Pendant quatre ans, Charline a été réalisatrice pour l'Agence d'images de l'Armée française. Formateur mais éprouvant. Témoignages dans "Les Soldats de l'image", vendredi 13 septembre, 23h30, LCP.
Pourquoi êtes-vous entrée dans l'armée ?
Charline : Je rêvais d'être reporter de guerre mais, jeune journaliste, je n'avais pas de réseau... J'ai entendu parler de l'ECPAD, l'agence qui filmait et photographiait les théâtres d'opérations où les forces françaises étaient déployées. J'ai rejoint l'armée en 2008, à 27 ans, comme officier sous contrat. J'ai été reporter pour l'armée de l'air cinq ans avant d'intégrer l'ECPAD en 2012.
Quelles étaient vos attributions ?
Partir avec un cameraman et un photographe et produire des images en réponse aux commandes quotidiennes de l'État-major. Ces images étaient ensuite proposées aux JT des chaînes. Mais je filmais aussi le quotidien des soldats : documenter la guerre pour les archives c'est essentiel. Et j'ai parfois réalisé des 26 minutes sur des angles particuliers : la médecine de guerre au Mali...
Vous souvenez-vous de votre première mission ?
J'étais à l'ECPAD depuis quelques mois quand le conflit en Centrafrique a éclaté. Mon chef m'a convoquée, je partais sous 48 heures. Je me souviens de notre arrivée à Bangui, la chaleur, la vision de cet immense camp de réfugiés... C'était très violent. J'ai un autre souvenir, celui du crash du vol Air Algérie au Mali. Je suis arrivée le matin au travail pour apprendre que je partais 4 heures plus tard de Villacoublay avec les équipes du BEA qui recherchaient les boîtes noires et l'IRCGN qui allait identifier les victimes.

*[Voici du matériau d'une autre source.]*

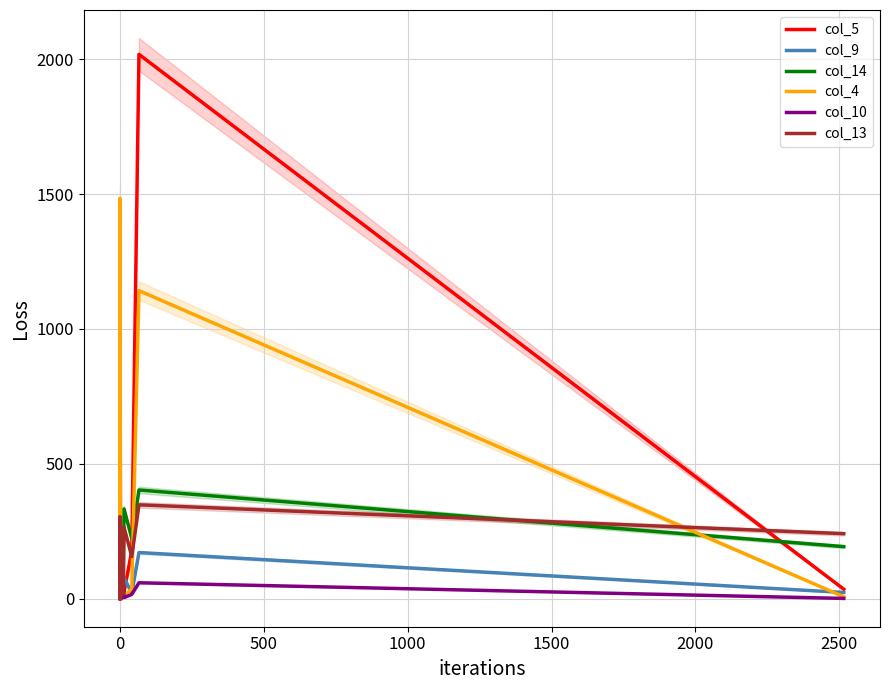

How many positive values does the col_4 series have?

9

Je n'ai même pas pu repasser chez moi, j'ai pris les sacs que l'on doit tenir prêts au cas où et j'ai appelé une copine qui avait mes clés pour qu'elle vide mon frigo et la machine de linge...
Sur place, êtes-vous un soldat comme un autre ?
J'ai eu une formation de combattant, je porte un gilet pare-balles, un casque lourd, un Famas et un pistolet 9 mm, c'est moi qui assure la protection du photographe et du cameraman lorsqu'ils travaillent. Mais je n'ai jamais eu à tirer.
Étiez-vous préparée à la violence de la guerre ?
Avant la Centrafrique, j'avais la vision fantasmée d'une guerre "propre". En Afghanistan en 2009 je n'avais pas vu de cadavres. À Bangui, je me suis retrouvée face à des actes de cannibalisme, des gens qui découpent à la machette... J'étais chef de groupe alors flancher ne m'a pas traversé l'esprit mais à Paris, quatre mois plus tard, j'ai eu le contrecoup. Les insomnies, les cauchemars, les idées noires...
C'est pour ça que vous avez fini par quitter l'ECPAD, après quatre ans ?
Probablement. Mais cela reste les quatre meilleures années de ma carrière.